13.3 Hardware Failure and Recovery

One of the most burdensome responsibilities in cluster management is dealing with the consequences of hardware failures. The impact of hardware failures can vary drastically based on how much of the cluster depends on the failing component.

Of highest impact are failures like the loss of the file-servers serving user file-systems or the loss of infrastructure components like management nodes, nodes where scheduling and resource management services run, and the loss of commodity networking or interconnect components like switches and routers. If any of these components fails, the entire cluster may be unusable.

At the opposite end of the impact spectrum are failures that do not affect any other cluster component, for example the loss of a single compute node. When a single compute node fails, only the users active on that node will be affected and other activities on other nodes may proceed unaffected.

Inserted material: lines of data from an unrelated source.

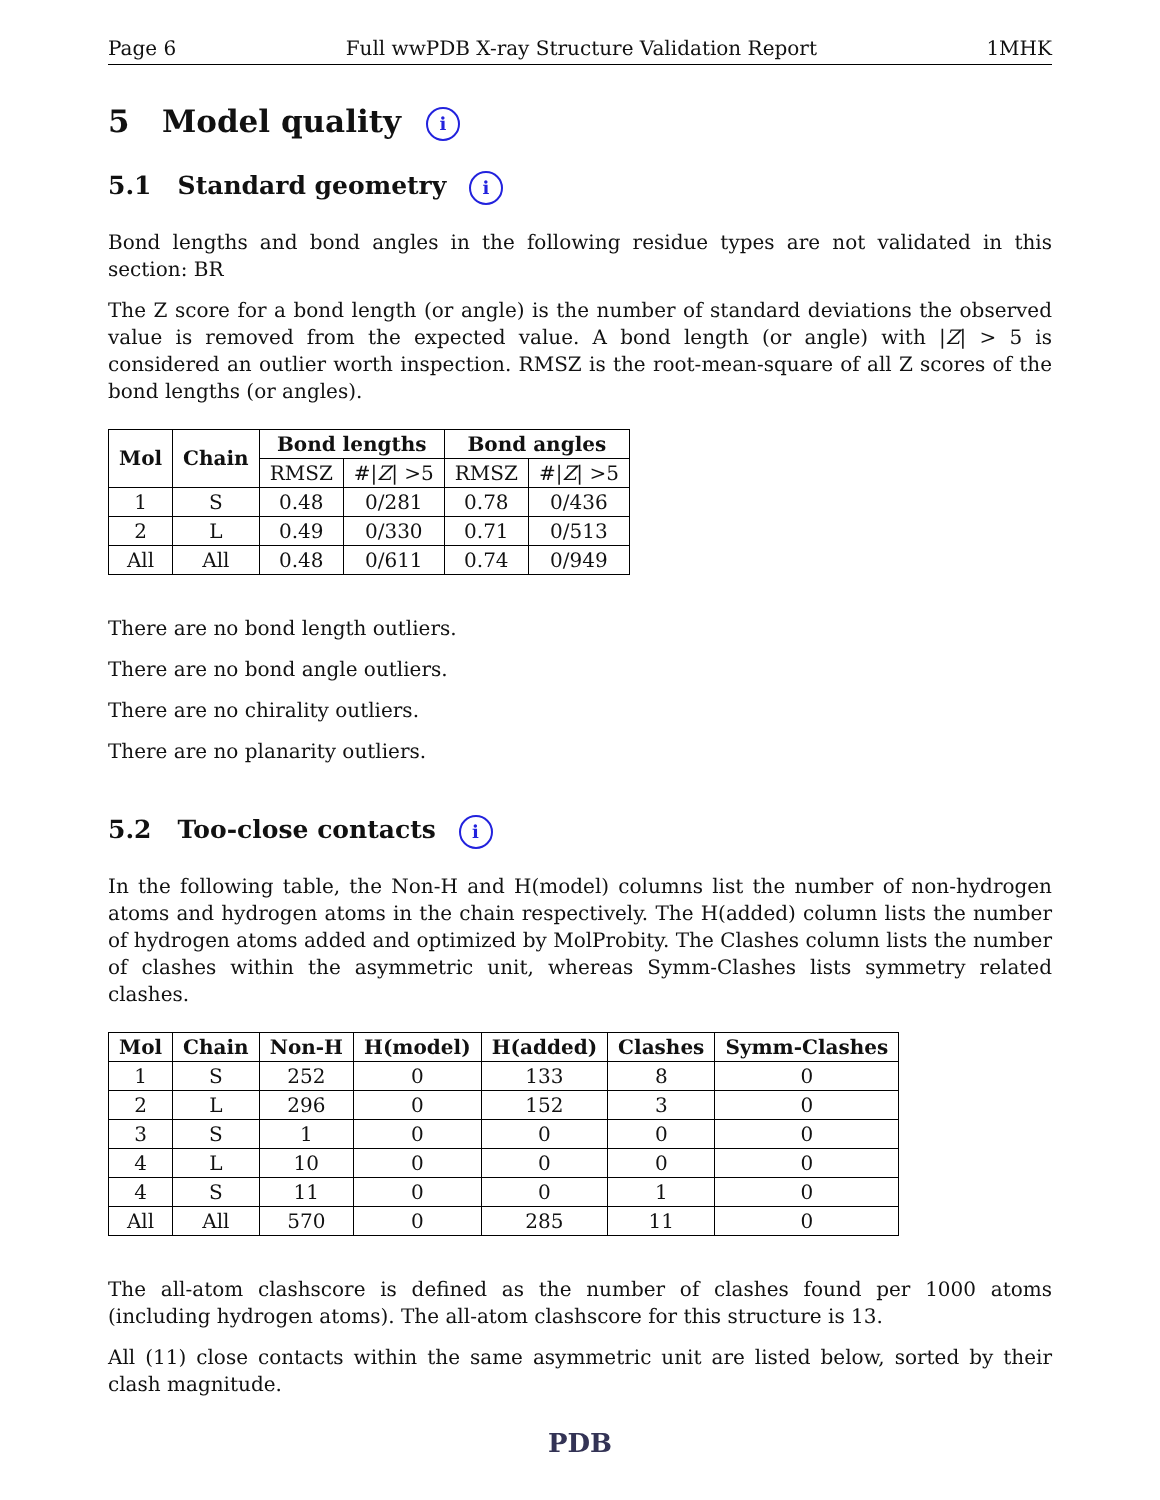Page 6 Full wwPDB X-ray Structure Validation Report 1MHK
5 Model quality i
5.1 Standard geometry i
Bond lengths and bond angles in the following residue types are not validated in this section: BR
The Z score for a bond length (or angle) is the number of standard deviations the observed value is removed from the expected value. A bond length (or angle) with |Z| > 5 is considered an outlier worth inspection. RMSZ is the root-mean-square of all Z scores of the bond lengths (or angles).
| Mol | Chain | Bond lengths | | Bond angles | |
| --- | --- | --- | --- | --- | --- |
| | | RMSZ | #/ Z / >5 | RMSZ | #/ Z / >5 |
| 1 | S | 0.48 | 0/281 | 0.78 | 0/436 |
| 2 | L | 0.49 | 0/330 | 0.71 | 0/513 |
| All | All | 0.48 | 0/611 | 0.74 | 0/949 |
There are no bond length outliers.
There are no bond angle outliers.
There are no chirality outliers.
There are no planarity outliers.
5.2 Too-close contacts i
In the following table, the Non-H and H(model) columns list the number of non-hydrogen atoms and hydrogen atoms in the chain respectively. The H(added) column lists the number of hydrogen atoms added and optimized by MolProbity. The Clashes column lists the number of clashes within the asymmetric unit, whereas Symm-Clashes lists symmetry related clashes.
| Mol | Chain | Non-H | H(model) | H(added) | Clashes | Symm-Clashes |
| --- | --- | --- | --- | --- | --- | --- |
| 1 | S | 252 | 0 | 133 | 8 | 0 |
| 2 | L | 296 | 0 | 152 | 3 | 0 |
| 3 | S | 1 | 0 | 0 | 0 | 0 |
| 4 | L | 10 | 0 | 0 | 0 | 0 |
| 4 | S | 11 | 0 | 0 | 1 | 0 |
| All | All | 570 | 0 | 285 | 11 | 0 |
The all-atom clashscore is defined as the number of clashes found per 1000 atoms (including hydrogen atoms). The all-atom clashscore for this structure is 13.
All (11) close contacts within the same asymmetric unit are listed below, sorted by their clash magnitude.
PDB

Given the broad impact spectrum that a particular failure can have and that the failing component can be as minor as a single disk or as major as an entire cluster network one can't write a single procedure for recovering from hardware failures. In a general sense though, the following outline should be used. Recovery from a hardware failure involves:

Isolating the failed component to make sure no additional cluster activities are impacted.
If the failure has a major impact you may want to find existing hardware that can temporarily be used to fill in for the failing component so you can recover immediately. For example, if you lose a disk, controller, or server serving critical file-systems, and you have some other server with available capacity, you can start immediate recovery to an alternate server.
Getting the hardware serviced.
And finally, fixed hardware must be integrated back into the cluster. If the failed component included data, like a disk containing the operating system or user data the recovery will involve recovering the required contents to the new disk.